__WORK REQUEST__. Which lines of the records below contain the string "matrix"? Report each of them.

-- DATA RECORDS follows --

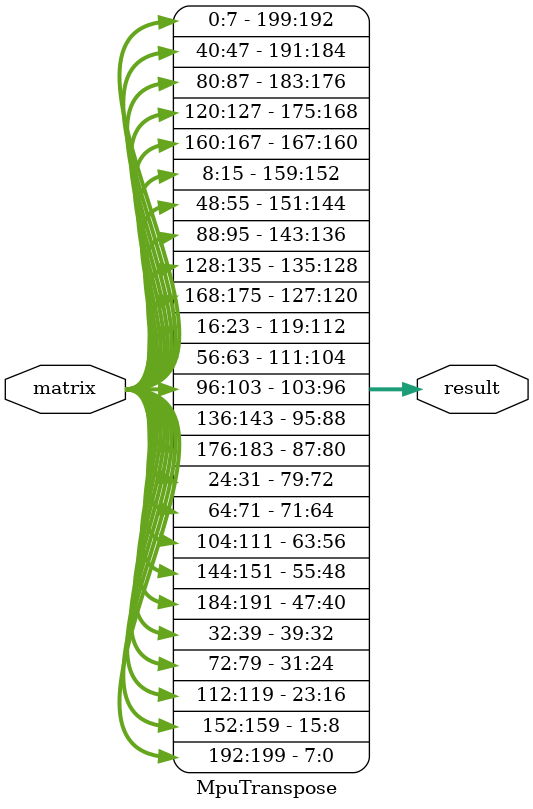
<source format=v>
`define i8(x) 8'sd``x                /// defined a 8-bit integer
`define MATRIX_5x5 (0):(8*25-1)     /// defines a 5x5 matrix flatted array indexes
`define at(col, row) (8 * (row + 5*col))    /// Access each 8-bit element in the 5x5 matrix

module MpuTranspose (
    input  wire signed [`MATRIX_5x5] matrix,  // 5x5 8-bit matrix
    output wire signed [`MATRIX_5x5] result   // 5x5 8-bit matrix
);

    genvar i, j;
    generate
        for (i = 0; i < 5; i = i + 1) begin : row_loop
            for (j = 0; j < 5; j = j + 1) begin : col_loop
                always @(*) begin
                    result[`at(i, j) +: 8] = matrix[`at(j, i) +: 8];
                end
            end
        end
    endgenerate

endmodule
</source>
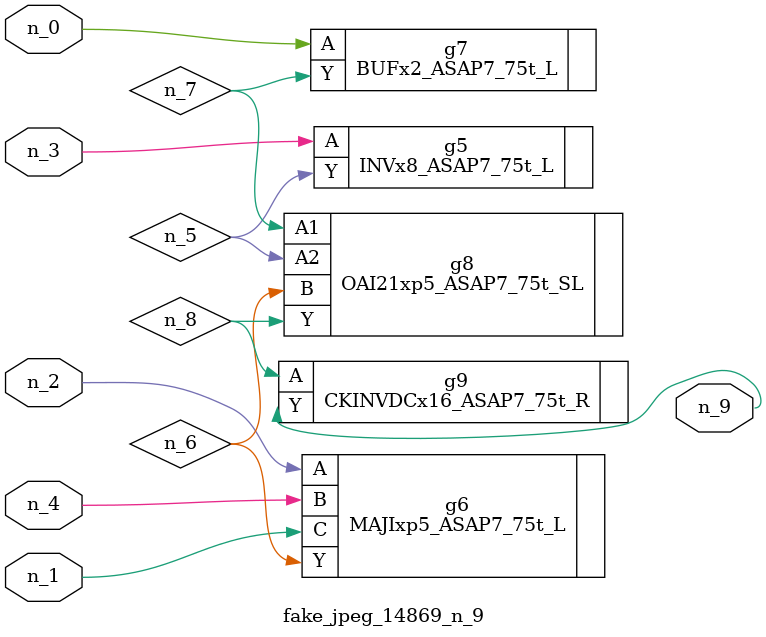
<source format=v>
module fake_jpeg_14869_n_9 (n_3, n_2, n_1, n_0, n_4, n_9);

input n_3;
input n_2;
input n_1;
input n_0;
input n_4;

output n_9;

wire n_8;
wire n_6;
wire n_5;
wire n_7;

INVx8_ASAP7_75t_L g5 ( 
.A(n_3),
.Y(n_5)
);

MAJIxp5_ASAP7_75t_L g6 ( 
.A(n_2),
.B(n_4),
.C(n_1),
.Y(n_6)
);

BUFx2_ASAP7_75t_L g7 ( 
.A(n_0),
.Y(n_7)
);

OAI21xp5_ASAP7_75t_SL g8 ( 
.A1(n_7),
.A2(n_5),
.B(n_6),
.Y(n_8)
);

CKINVDCx16_ASAP7_75t_R g9 ( 
.A(n_8),
.Y(n_9)
);


endmodule
</source>
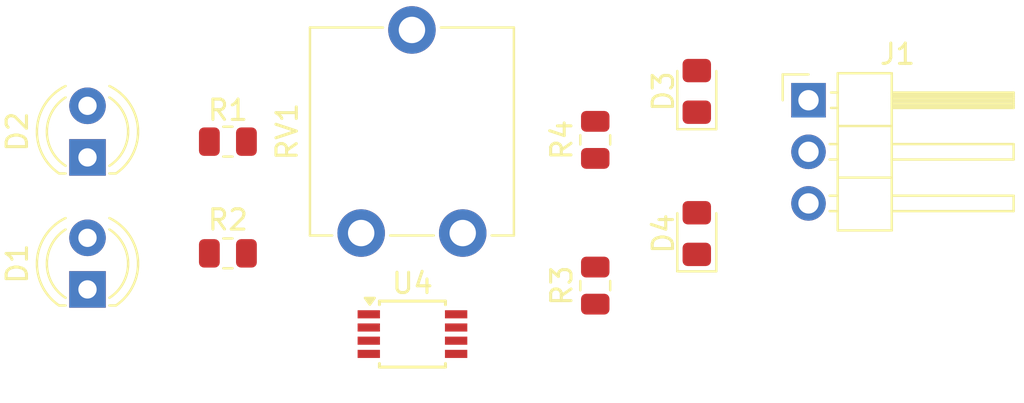
<source format=kicad_pcb>
(kicad_pcb
	(version 20240108)
	(generator "pcbnew")
	(generator_version "8.0")
	(general
		(thickness 1.6)
		(legacy_teardrops no)
	)
	(paper "A4")
	(layers
		(0 "F.Cu" signal)
		(31 "B.Cu" signal)
		(32 "B.Adhes" user "B.Adhesive")
		(33 "F.Adhes" user "F.Adhesive")
		(34 "B.Paste" user)
		(35 "F.Paste" user)
		(36 "B.SilkS" user "B.Silkscreen")
		(37 "F.SilkS" user "F.Silkscreen")
		(38 "B.Mask" user)
		(39 "F.Mask" user)
		(40 "Dwgs.User" user "User.Drawings")
		(41 "Cmts.User" user "User.Comments")
		(42 "Eco1.User" user "User.Eco1")
		(43 "Eco2.User" user "User.Eco2")
		(44 "Edge.Cuts" user)
		(45 "Margin" user)
		(46 "B.CrtYd" user "B.Courtyard")
		(47 "F.CrtYd" user "F.Courtyard")
		(48 "B.Fab" user)
		(49 "F.Fab" user)
		(50 "User.1" user)
		(51 "User.2" user)
		(52 "User.3" user)
		(53 "User.4" user)
		(54 "User.5" user)
		(55 "User.6" user)
		(56 "User.7" user)
		(57 "User.8" user)
		(58 "User.9" user)
	)
	(setup
		(pad_to_mask_clearance 0)
		(allow_soldermask_bridges_in_footprints no)
		(pcbplotparams
			(layerselection 0x00010fc_ffffffff)
			(plot_on_all_layers_selection 0x0000000_00000000)
			(disableapertmacros no)
			(usegerberextensions no)
			(usegerberattributes yes)
			(usegerberadvancedattributes yes)
			(creategerberjobfile yes)
			(dashed_line_dash_ratio 12.000000)
			(dashed_line_gap_ratio 3.000000)
			(svgprecision 4)
			(plotframeref no)
			(viasonmask no)
			(mode 1)
			(useauxorigin no)
			(hpglpennumber 1)
			(hpglpenspeed 20)
			(hpglpendiameter 15.000000)
			(pdf_front_fp_property_popups yes)
			(pdf_back_fp_property_popups yes)
			(dxfpolygonmode yes)
			(dxfimperialunits yes)
			(dxfusepcbnewfont yes)
			(psnegative no)
			(psa4output no)
			(plotreference yes)
			(plotvalue yes)
			(plotfptext yes)
			(plotinvisibletext no)
			(sketchpadsonfab no)
			(subtractmaskfromsilk no)
			(outputformat 1)
			(mirror no)
			(drillshape 1)
			(scaleselection 1)
			(outputdirectory "")
		)
	)
	(net 0 "")
	(net 1 "Net-(D1-A)")
	(net 2 "Net-(D1-K)")
	(net 3 "Net-(D2-K)")
	(net 4 "Net-(D3-A)")
	(net 5 "Net-(D4-A)")
	(net 6 "Net-(J1-Pin_3)")
	(net 7 "Net-(R3-Pad1)")
	(net 8 "Net-(U4-+)")
	(net 9 "unconnected-(U4-NULL-Pad5)")
	(net 10 "unconnected-(U4-NC-Pad8)")
	(net 11 "unconnected-(U4-NULL-Pad1)")
	(footprint "LED_THT:LED_D4.0mm" (layer "F.Cu") (at 85 62.275 90))
	(footprint "LED_THT:LED_D4.0mm" (layer "F.Cu") (at 85 68.775 90))
	(footprint "Resistor_SMD:R_0805_2012Metric" (layer "F.Cu") (at 91.9125 61.5))
	(footprint "Connector_PinHeader_2.54mm:PinHeader_1x03_P2.54mm_Horizontal" (layer "F.Cu") (at 120.5 59.46))
	(footprint "Resistor_SMD:R_0805_2012Metric" (layer "F.Cu") (at 91.9125 67))
	(footprint "LED_SMD:LED_0805_2012Metric_Pad1.15x1.40mm_HandSolder" (layer "F.Cu") (at 115 66.025 90))
	(footprint "LED_SMD:LED_0805_2012Metric_Pad1.15x1.40mm_HandSolder" (layer "F.Cu") (at 115 59.025 90))
	(footprint "Package_SO:TSSOP-8_3x3mm_P0.65mm" (layer "F.Cu") (at 101 70.975))
	(footprint "Resistor_SMD:R_0805_2012Metric" (layer "F.Cu") (at 110 68.5875 90))
	(footprint "Potentiometer_THT:Potentiometer_ACP_CA9-V10_Vertical_Hole" (layer "F.Cu") (at 103.475 66 90))
	(footprint "Resistor_SMD:R_0805_2012Metric" (layer "F.Cu") (at 110 61.4125 90))
)
</source>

-- DATA RECORDS concluded --

__SOLUTION FOR THIS TASK__.
`define MATRIX_5x5 (0):(8*25-1)     /// defines a 5x5 matrix flatted array indexes
`define at(col, row) (8 * (row + 5*col))    /// Access each 8-bit element in the 5x5 matrix
    input  wire signed [`MATRIX_5x5] matrix,  // 5x5 8-bit matrix
    output wire signed [`MATRIX_5x5] result   // 5x5 8-bit matrix
                    result[`at(i, j) +: 8] = matrix[`at(j, i) +: 8];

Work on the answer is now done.